Design and Optimization of Metal Oxide-Based Humidity Sensors: A Review on Mechanisms and Material Engineering
Tinghao Xie, A.F.A. Rahman, Aznizam Abu Bakar, Agus Arsad
Abstract
Humidity sensors based on metal oxides have garnered significant attention due to their excellent physicochemical properties, including high surface area, thermal stability, and tuneable electrical conductivity. However, conventional humidity sensors—particularly those based on polymers and electrolytes—often suffer from drawbacks such as poor long-term stability, high hysteresis, and limited sensitivity under extreme environmental conditions.

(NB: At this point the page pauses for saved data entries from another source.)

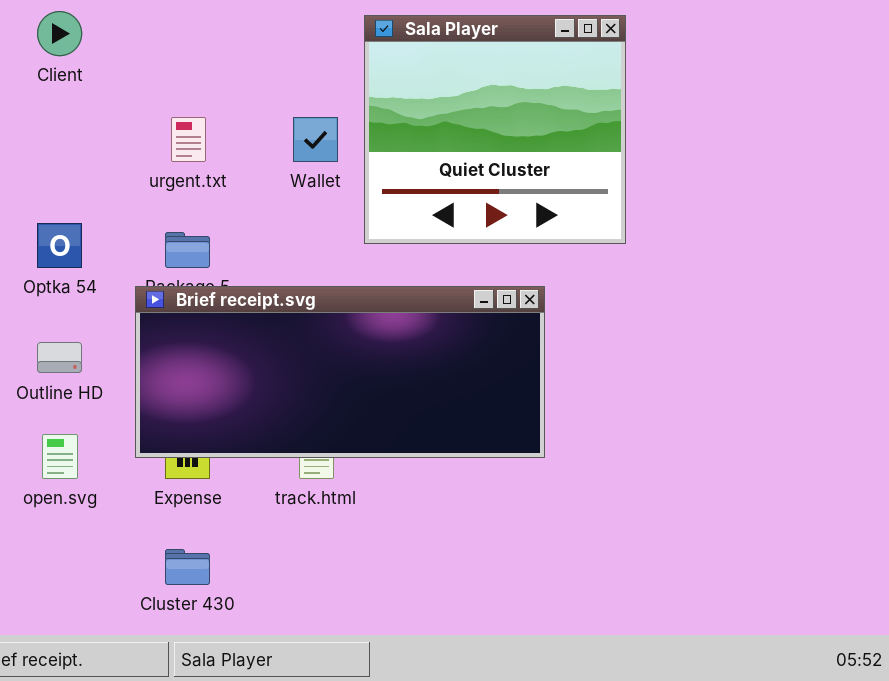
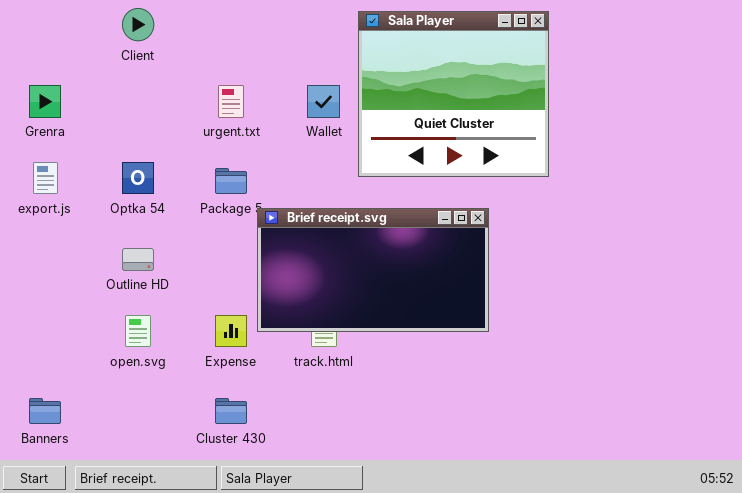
Brief receipt.svg: [135,286,545,458] -> [257,208,489,332], resized

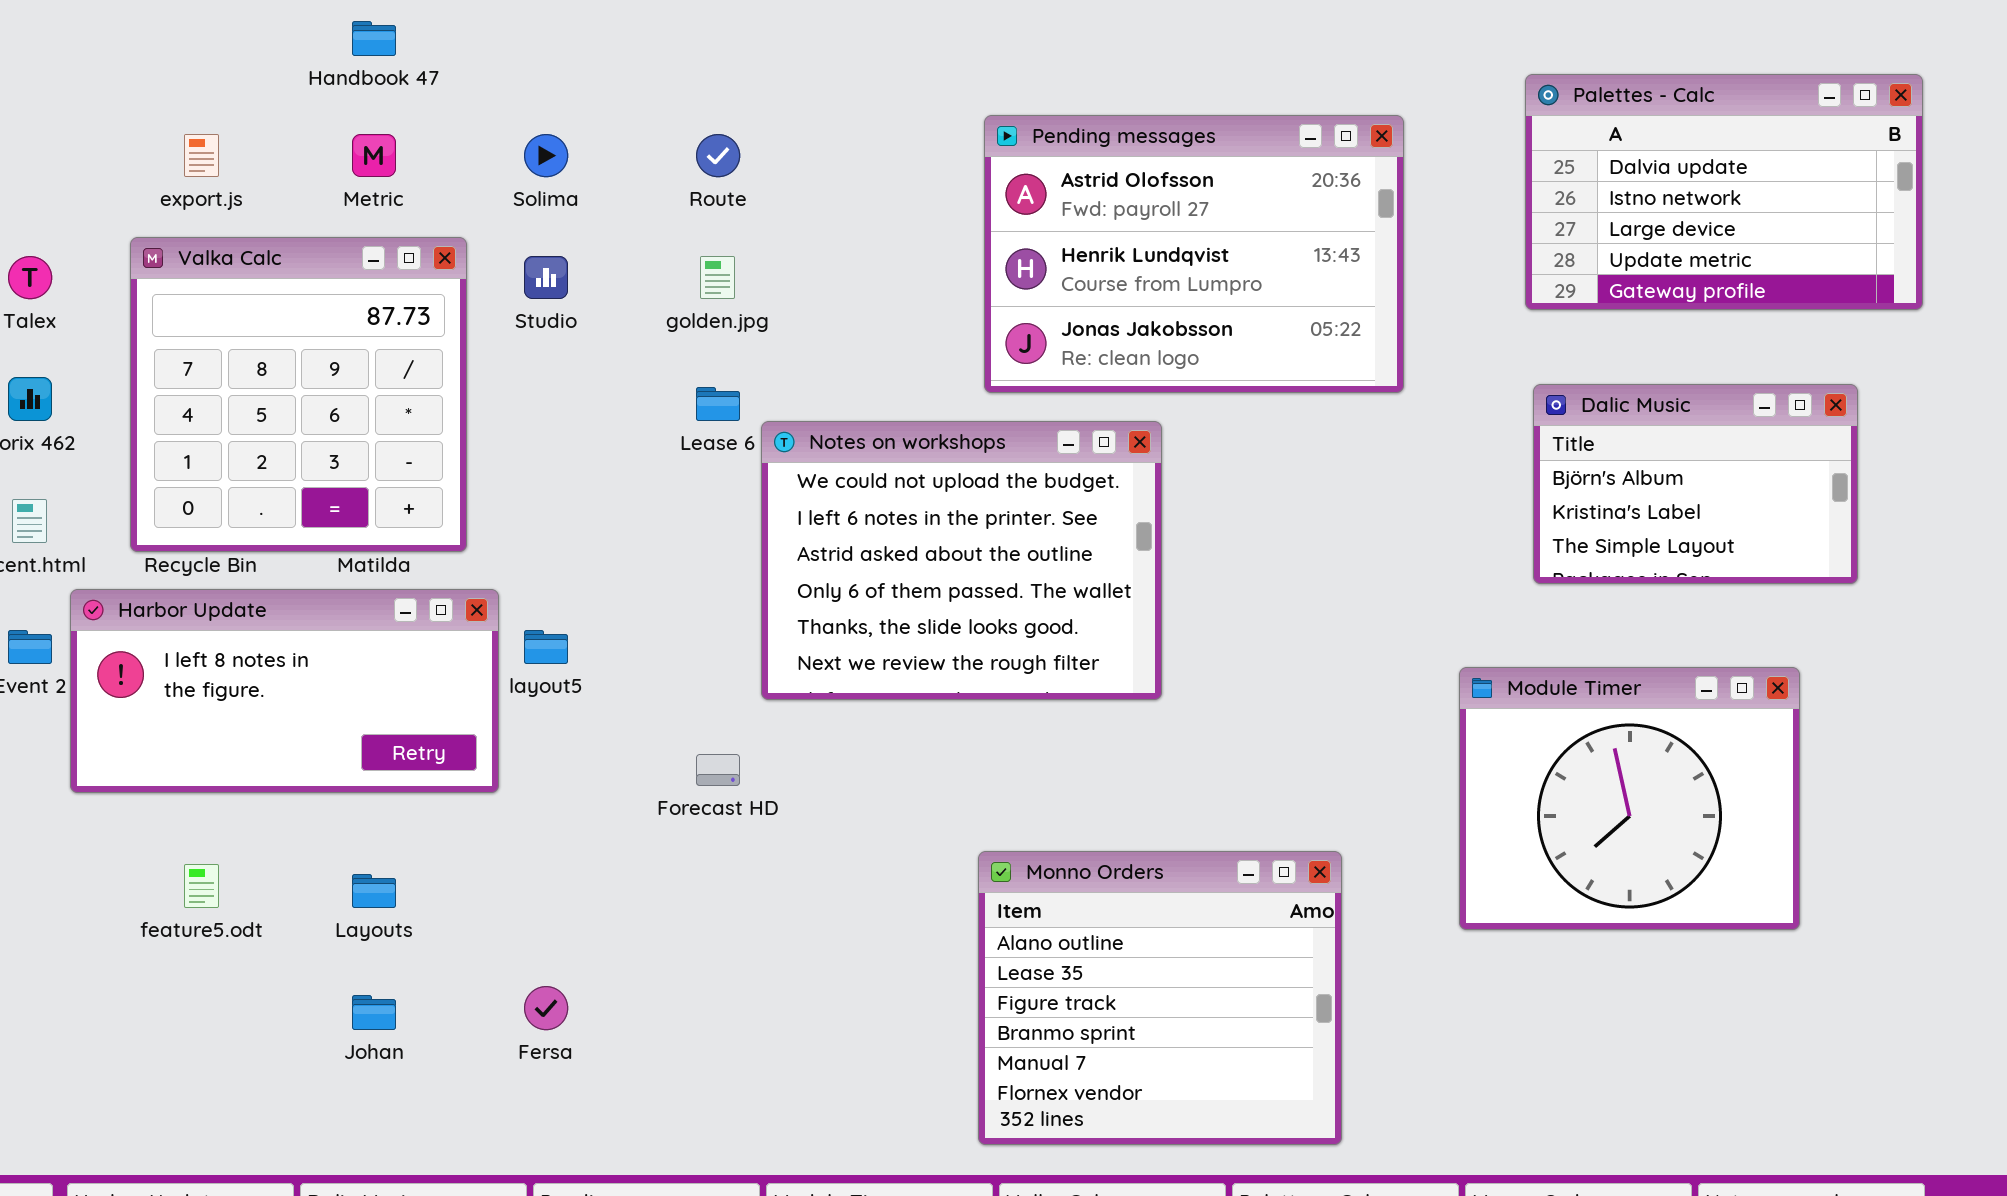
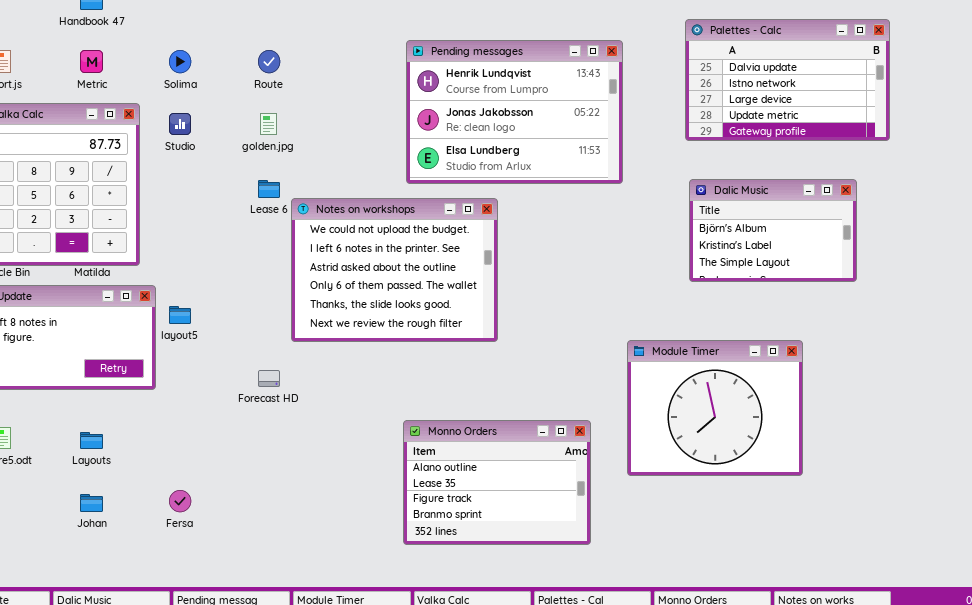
Pending messages: [984,115,1404,393] -> [406,40,623,184], scrolled down 1 row
Module Timer: [1459,667,1800,930] -> [627,340,803,476], moved
Monno Orders: [978,851,1342,1145] -> [403,420,591,545], resized

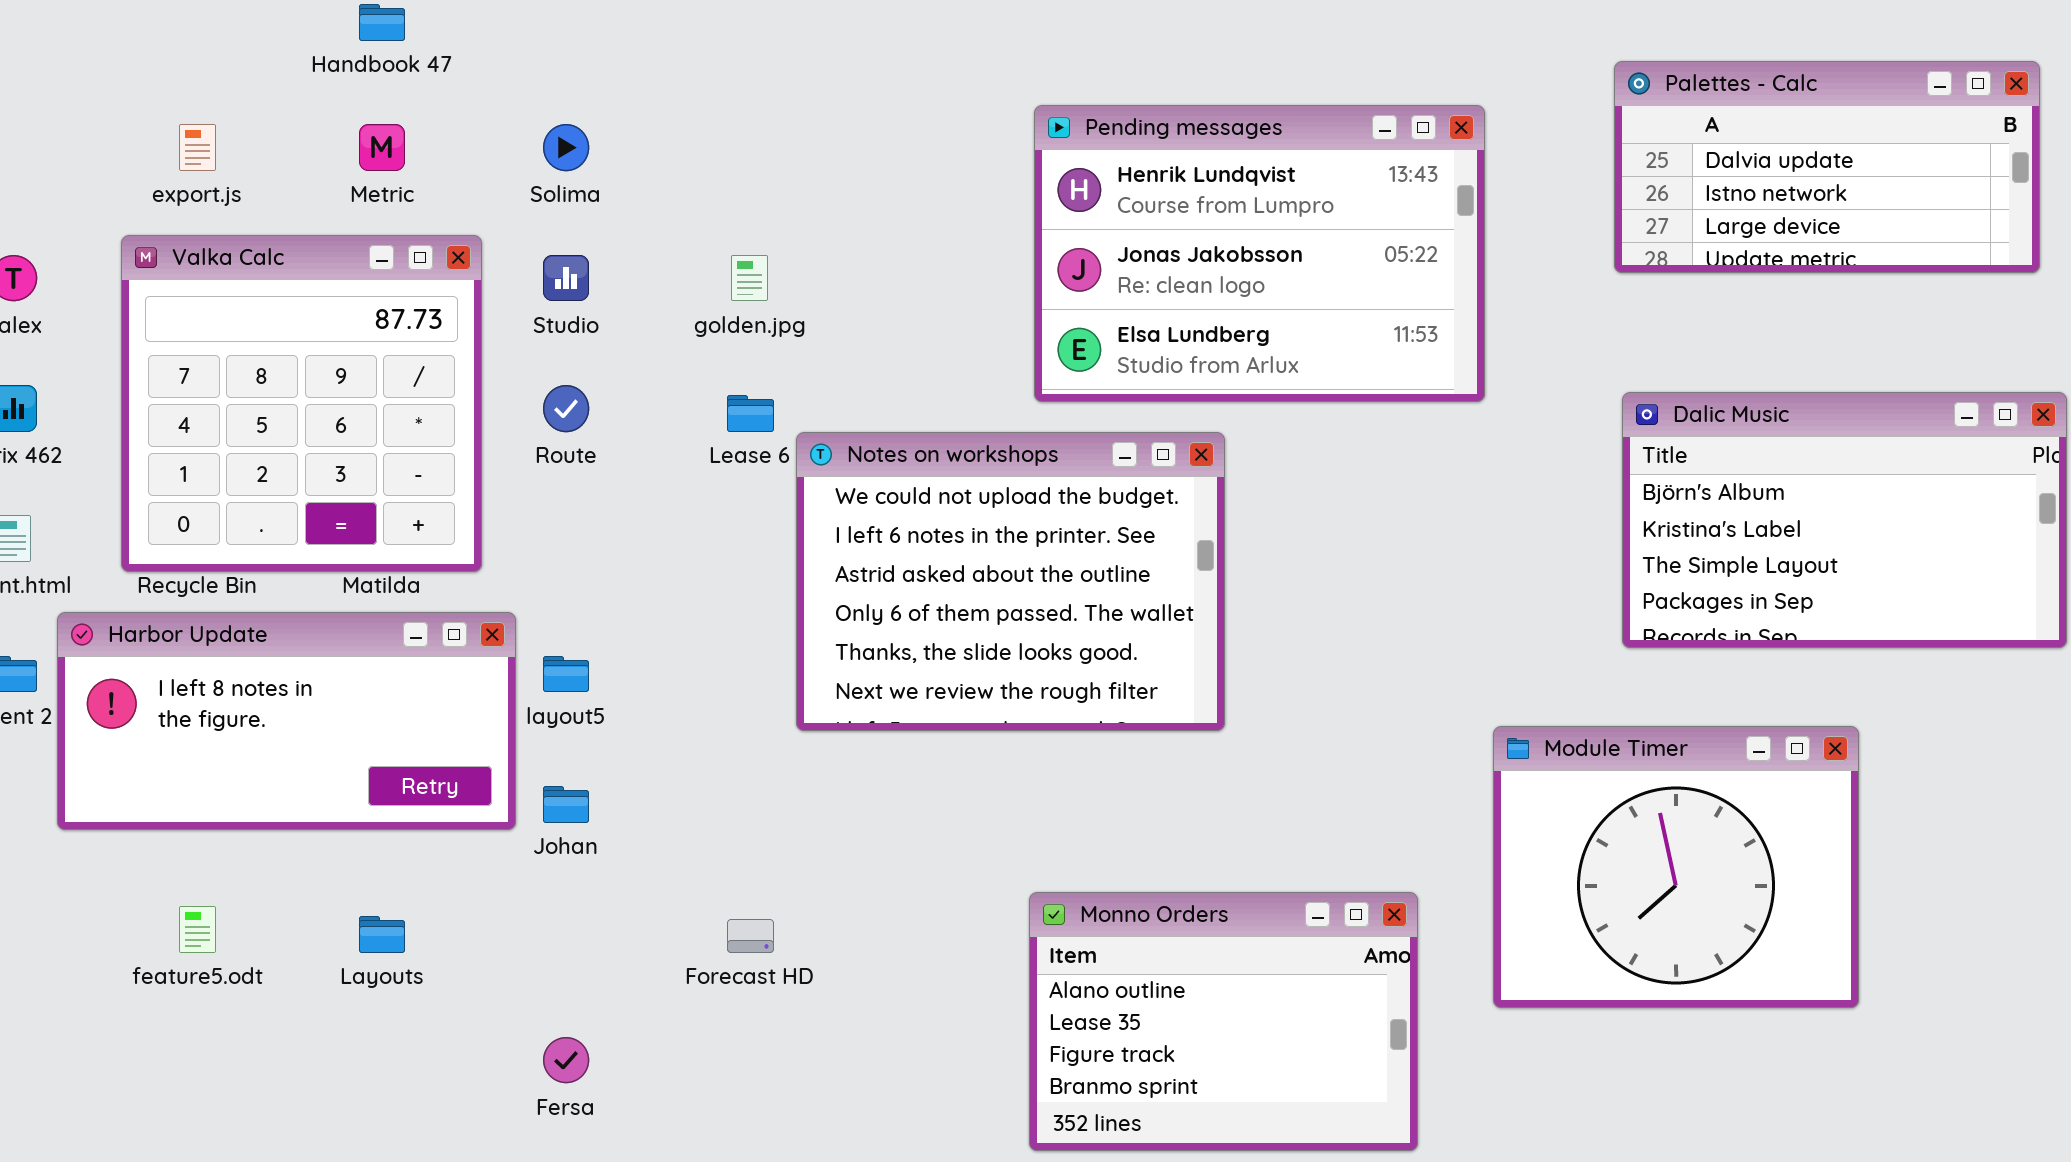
Palettes - Calc: [685,19,890,141] -> [1614,61,2040,273], resized
Route: [258,50,280,73] -> [543,385,589,432], moved
Dalic Music: [689,179,857,282] -> [1622,392,2067,648], resized
Forecast HD: [258,370,280,387] -> [727,919,774,953], moved
Johan: [80,494,103,512] -> [543,786,589,823], moved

This review comprehensively examines the sensing mechanisms, synthesis methods, and performance optimization strategies of various metal oxides (e.g., Al 2 O 3 , TiO 2 , ZnO, and SiO 2 ) for humidity sensing applications. The fundamental adsorption processes of water molecules, including chemisorption and physisorption, are discussed, along with the impact of ionic and electronic conduction mechanisms on sensor performance. Advances in material design—such as nano structuring, doping, and composite formation—are highlighted as effective strategies to enhance sensitivity, reduce response time, and improve stability. Furthermore, the emerging role of ferroelectric materials in humidity sensing is introduced, emphasizing their spontaneous polarization and potential for next-generation sensor technologies. This review aims to provide a solid foundation for developing efficient, reliable, and cost-effective humidity sensors suitable for applications in environmental monitoring, healthcare, and industrial automation.